Pedrito Martinez and his group have been building a name for themselves in New York the old-fashioned way: By playing several nights a week at Hell’s Kitchen hotspot Guantanamera.
What they didn’t do in a traditional way was to release an album as soon as they could.
They built a buzz around themselves performing night after night, while their eponymous album debut, out on Oct. 8, took a few years to see the light. But the delay was deliberate.
“I like for things to be played over and over again, until they are solid, and then say, ‘Okay, let’s enter the studio,’ ” says Martinez, 39, a former member of Yerba Buena and a seasoned session player for musicians such as Paquito D’Rivera, Bebo Valdes and Buika.
“I’ve taken part in many albums, and things work out well, because we’re talking about excellent musicians. But sometimes something is missing: The feeling, that thing that makes the recording sound natural and laid back,” adds the Havana-born percussionist and singer.
“And that’s what happened with our album: We knew the music by heart. Nobody had to read a piece of paper.”
The 11 tracks on “Pedrito Martinez Group” sound exactly like one of the performances the band — which also consists of keyboard player Ariacne Trujillo, bassist Alvaro Benavides and percussionist Jhair Sala — gives on a typical night at Guantanamera.
From the Cuban rumba of the Martinez-penned “Conciencia” and “Lengua de Obbara” of Los Muñequitos de Matanzas, to their soul-funk cover of Robert Johnson’s “Traveling Riverside Blues” and rumba-meets-soul version of the Jackson 5’s “I’ll Be There,” the album showcases the group’s versatility and ambition.
But the heart of the album may well be their version of Pachito Alonso’s “La Habana,” a love letter to the Cuban capital.
In Martinez’s voice, the verses that claim the singer knows every corner of the city so well it’s actually too small for him, sound as a metaphor for his personal journey of why he left the island 16 years ago to become a musician on the verge of international stardom.
“I was raised on the street. That’s where I had to go to learn the folklore,” he says.
“But at the same time it started to be too little for me. I had gained all this knowledge, but I couldn’t express it in my country. I had to leave Cuba to express myself, to identify myself as an international musician, not only as a musician who can play Cuban music.”
The album will be officially released with a performance on Oct. 8 at the City Winery, 155 Varick St. in Manhattan, and it could well signify the beginning of a new stage for a band that has become one of the most exciting and talked-about Latin acts to emerge from New York City in years.
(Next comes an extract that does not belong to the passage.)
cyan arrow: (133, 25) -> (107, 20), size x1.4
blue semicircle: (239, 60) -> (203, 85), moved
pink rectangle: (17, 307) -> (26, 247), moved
“If it wins a Grammy, great — what an honor,” Martinez says. “But I just want to keep doing what we’re doing. Without an album out there, we played the best festivals in Europe. We’ve been doing that for two years, in front of thousands and thousands of people.
“We want to keep Guantanamera as our headquarters, but also to play in the best festivals of the world, being recognized not only as a Cuban group, but as a group that plays international music, a cosmopolitan group,” he adds.
“A group that plays music for the people: Music to dance to, music to go crazy to, music that stays in history.”